Comment from Sarepava on 12 February 2016 at 17:27

Very interesting information! I think all OGF cities should have more parks, they are for the residents to relax and to create some natural beauty as well as for animals to exist. And there are other benefits: the plants can help to clean the air that is being filled with traffic exhaust every day, and big parks can be the venue for concerts, to ride bicycles safely, and to play sports and for children’s playgrounds. Also I like to see trees along the centre of large roads.

Comment from histor on 12 February 2016 at 19:01

Indeed at the devellopement of cities at the second half of the 19th century is one “capitalistic” element positive til today in some new urbabisaced areas = broader streets for the carriages and coaches of the new inhabitants, who had more money and for the horsetrams and a broader footway at one side or both sides of the street with trees. Such features come in use from the town itself or from devellopement-companies, to sell better the new houses.

Comment from clik on 12 February 2016 at 19:16

Junctions between parks can also link them to natural areas outside of the city. It is necessary to have a continuity of natural spaces in rural areas too. These new rules of urbanism are very rarely found in the real world, but some governments are trying to plan more natural continuity in the cities.

See : Blue-green corridors

Just note that having such big parks can look unrealistic in the urbanism style of some cities, but alternatives also exist : big natural spaces just near the city / many pedestrian areas.

The quality (many kinds of trees, small and big ones, wild looking areas) and density of the parks are also important factors.

This big aspect of urbanism is well represented in Gobras city.

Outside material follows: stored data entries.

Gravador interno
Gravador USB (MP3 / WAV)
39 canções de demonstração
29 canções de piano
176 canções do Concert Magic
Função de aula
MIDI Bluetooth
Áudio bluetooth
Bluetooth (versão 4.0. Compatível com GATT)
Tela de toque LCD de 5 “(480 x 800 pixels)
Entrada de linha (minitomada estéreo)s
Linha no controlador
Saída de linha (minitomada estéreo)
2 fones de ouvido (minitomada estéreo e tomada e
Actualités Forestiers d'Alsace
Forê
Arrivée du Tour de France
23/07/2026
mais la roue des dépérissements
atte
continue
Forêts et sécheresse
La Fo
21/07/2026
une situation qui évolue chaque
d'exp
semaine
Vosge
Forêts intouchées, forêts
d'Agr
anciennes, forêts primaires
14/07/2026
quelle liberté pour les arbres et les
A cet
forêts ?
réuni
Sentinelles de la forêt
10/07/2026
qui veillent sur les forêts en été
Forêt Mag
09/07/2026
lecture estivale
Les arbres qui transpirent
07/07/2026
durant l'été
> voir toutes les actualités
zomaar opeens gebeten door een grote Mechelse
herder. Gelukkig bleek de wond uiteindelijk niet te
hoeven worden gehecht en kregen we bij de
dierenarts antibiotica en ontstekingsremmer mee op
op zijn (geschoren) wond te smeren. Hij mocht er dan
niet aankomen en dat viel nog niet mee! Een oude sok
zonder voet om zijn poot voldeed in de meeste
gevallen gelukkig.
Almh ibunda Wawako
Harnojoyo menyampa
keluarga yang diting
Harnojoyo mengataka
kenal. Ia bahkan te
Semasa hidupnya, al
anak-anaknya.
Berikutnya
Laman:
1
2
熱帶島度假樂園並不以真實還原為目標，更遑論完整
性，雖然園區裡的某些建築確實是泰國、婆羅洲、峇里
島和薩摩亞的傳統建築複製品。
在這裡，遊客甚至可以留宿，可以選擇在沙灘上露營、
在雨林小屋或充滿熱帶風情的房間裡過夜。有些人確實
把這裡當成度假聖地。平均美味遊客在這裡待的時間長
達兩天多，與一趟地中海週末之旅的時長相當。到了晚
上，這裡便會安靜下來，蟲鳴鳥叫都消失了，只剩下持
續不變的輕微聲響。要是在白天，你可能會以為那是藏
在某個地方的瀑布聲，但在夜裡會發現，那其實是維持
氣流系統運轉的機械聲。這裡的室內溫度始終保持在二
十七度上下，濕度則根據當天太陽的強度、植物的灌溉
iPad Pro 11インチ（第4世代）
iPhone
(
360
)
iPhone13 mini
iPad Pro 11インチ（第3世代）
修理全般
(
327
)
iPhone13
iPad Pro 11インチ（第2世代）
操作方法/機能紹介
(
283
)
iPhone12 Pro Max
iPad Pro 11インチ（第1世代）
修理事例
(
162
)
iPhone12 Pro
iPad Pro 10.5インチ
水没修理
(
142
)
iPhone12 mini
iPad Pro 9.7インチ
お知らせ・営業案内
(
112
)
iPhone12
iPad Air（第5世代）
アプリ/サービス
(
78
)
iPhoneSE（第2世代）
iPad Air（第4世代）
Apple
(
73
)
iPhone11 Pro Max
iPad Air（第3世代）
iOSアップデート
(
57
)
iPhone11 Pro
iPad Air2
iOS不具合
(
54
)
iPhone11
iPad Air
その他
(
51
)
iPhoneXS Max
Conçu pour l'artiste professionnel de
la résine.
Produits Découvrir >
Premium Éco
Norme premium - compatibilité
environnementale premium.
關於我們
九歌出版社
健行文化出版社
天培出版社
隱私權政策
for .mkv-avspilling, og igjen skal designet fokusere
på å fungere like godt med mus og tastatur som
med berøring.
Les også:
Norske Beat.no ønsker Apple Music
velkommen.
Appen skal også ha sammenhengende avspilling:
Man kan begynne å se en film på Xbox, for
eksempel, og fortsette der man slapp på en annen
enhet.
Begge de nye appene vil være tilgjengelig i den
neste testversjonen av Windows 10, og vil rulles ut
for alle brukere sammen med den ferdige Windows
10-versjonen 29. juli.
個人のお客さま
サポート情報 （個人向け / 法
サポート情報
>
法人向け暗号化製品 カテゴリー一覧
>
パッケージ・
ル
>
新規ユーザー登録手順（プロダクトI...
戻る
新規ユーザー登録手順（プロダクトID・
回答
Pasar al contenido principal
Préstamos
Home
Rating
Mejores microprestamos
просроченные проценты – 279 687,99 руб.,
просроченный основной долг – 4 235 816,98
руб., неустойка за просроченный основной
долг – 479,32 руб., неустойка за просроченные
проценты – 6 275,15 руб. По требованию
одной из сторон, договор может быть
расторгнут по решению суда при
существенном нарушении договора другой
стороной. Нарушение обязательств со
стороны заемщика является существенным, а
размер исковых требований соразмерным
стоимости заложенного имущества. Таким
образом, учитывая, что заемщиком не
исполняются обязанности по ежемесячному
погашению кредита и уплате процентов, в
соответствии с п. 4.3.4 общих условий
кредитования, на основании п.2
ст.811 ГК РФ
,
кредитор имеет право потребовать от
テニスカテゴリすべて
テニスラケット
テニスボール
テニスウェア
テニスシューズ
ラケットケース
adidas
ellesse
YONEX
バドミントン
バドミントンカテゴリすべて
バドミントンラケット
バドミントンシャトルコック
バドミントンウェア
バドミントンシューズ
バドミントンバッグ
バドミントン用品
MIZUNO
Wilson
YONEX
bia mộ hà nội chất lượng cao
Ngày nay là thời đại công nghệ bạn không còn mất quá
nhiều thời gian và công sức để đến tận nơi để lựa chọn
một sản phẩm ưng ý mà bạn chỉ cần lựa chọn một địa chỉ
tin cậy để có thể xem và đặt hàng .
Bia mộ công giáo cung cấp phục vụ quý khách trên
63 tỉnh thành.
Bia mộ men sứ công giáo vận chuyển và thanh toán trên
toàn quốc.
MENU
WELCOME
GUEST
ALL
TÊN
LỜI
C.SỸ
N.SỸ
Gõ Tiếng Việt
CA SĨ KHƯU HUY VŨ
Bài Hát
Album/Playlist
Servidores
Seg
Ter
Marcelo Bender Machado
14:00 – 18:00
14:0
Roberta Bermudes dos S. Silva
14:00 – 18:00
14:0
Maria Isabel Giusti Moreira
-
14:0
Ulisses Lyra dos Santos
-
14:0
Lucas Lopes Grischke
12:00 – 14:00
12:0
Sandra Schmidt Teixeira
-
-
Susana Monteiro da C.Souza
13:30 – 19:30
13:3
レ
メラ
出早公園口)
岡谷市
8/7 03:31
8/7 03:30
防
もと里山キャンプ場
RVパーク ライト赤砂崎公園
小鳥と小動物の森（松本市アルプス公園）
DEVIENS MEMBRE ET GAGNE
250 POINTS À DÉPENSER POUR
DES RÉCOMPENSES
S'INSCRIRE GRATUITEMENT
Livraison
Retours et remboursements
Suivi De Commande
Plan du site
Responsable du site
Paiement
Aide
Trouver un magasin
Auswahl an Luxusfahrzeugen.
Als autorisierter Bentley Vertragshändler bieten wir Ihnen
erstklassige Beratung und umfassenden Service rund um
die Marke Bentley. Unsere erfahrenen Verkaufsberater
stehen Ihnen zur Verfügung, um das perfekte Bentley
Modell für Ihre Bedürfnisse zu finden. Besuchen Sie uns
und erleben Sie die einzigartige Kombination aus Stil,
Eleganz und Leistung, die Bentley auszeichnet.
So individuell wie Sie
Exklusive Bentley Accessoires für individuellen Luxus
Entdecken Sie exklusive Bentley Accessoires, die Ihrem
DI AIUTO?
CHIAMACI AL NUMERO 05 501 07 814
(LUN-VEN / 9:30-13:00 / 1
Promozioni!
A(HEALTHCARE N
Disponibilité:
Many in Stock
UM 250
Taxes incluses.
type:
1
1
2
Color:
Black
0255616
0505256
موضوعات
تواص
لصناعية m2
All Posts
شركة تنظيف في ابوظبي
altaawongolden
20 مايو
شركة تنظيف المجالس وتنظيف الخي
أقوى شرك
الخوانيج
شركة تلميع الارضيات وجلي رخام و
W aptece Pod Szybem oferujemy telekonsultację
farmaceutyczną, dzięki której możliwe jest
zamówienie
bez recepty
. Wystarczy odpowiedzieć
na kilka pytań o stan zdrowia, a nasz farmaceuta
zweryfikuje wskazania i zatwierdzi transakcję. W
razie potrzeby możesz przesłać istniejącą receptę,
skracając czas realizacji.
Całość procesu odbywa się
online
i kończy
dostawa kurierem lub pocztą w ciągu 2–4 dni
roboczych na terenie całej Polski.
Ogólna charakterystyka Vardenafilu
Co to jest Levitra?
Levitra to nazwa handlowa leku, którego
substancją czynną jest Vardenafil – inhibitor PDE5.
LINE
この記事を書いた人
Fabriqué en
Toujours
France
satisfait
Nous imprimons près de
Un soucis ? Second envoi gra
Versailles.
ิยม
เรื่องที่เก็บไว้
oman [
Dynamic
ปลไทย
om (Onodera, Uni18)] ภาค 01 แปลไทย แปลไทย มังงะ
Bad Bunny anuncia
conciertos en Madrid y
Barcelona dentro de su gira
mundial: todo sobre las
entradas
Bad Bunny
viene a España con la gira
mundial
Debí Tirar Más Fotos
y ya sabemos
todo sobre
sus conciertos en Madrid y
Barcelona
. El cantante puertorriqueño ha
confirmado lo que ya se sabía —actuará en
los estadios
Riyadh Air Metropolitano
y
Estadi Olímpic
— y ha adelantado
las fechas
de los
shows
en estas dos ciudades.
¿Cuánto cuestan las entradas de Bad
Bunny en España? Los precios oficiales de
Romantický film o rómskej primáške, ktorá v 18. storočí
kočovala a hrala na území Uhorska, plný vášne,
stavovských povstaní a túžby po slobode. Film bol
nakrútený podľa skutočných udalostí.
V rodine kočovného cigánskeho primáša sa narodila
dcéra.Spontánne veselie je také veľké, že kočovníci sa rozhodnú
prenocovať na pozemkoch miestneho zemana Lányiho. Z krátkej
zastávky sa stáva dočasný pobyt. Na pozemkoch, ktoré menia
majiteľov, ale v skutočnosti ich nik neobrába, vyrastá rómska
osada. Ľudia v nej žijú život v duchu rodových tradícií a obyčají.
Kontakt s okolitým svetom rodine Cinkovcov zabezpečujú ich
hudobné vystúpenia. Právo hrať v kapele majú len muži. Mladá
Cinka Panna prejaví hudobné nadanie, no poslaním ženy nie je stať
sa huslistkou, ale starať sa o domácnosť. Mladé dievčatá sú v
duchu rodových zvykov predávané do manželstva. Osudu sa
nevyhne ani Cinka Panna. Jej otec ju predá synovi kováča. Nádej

Comment from Rasmus Rasmusson on 13 February 2016 at 22:34

I like parks and birds (also abstract ones like those of Olivier Messiaen), but I’m not sure if e.g. Nekkar (Řots) is parky enough..

Comment from Ūdilugbulgidħū on 14 February 2016 at 00:46

For your records, 283 species of birds live in and around villages in Udenarrat, including 117 endemics. 10 species are migratory, breeding in the northern hemisphere. One species breeds in south Archanta and two, supposedly, in the ‘new world’. One species that formerly inhabited the island is extinct. There are no naturalised species of exotic origin. There are no parks.

Comment from Ernestpkirby on 14 February 2016 at 04:12 I’ve been working on improving greenspace in Quentinsburgh. You can see some of the parks I’ve been working on, especially in the northern central part of the city. However, the area still needs some work, the south-central, north and northwest parts especially.

Comment from Ūdilugbulgidħū on 14 February 2016 at 08:46

And I suppose that I should admit that Kėzėpölān has a much lower diversity of bird life, especially in the urban settlement. There are urban peregrine falcons and other ‘city birds’, but most of the birds in Kėzėpölān Islands are seabirds - gulls, fulmars, petrels etc. There are of course a few albatross and penguins, but not in the city itself (and I should check in with Luciano about the birdlife of Mahhal!). What I have been trying to do is ‘green’ the overground public transport lines to provide connectivity between the open grassland areas around residential tower zones. Scrub, which does not need as much maintenance as woodland, seems a way to do it. as in this example: .Of course, over time, scrub becomes woodland. I also have the winter skateways which link watercourses, not fully developed yet. The other issue I have is that the extent of allotments makes the map look like a rural area - it isn’t: the towers, like these ones in Ph Tzin are invariably at least 15 stories tall. Can anyone help me with showing this cartographically? Or are the towers in fact too small?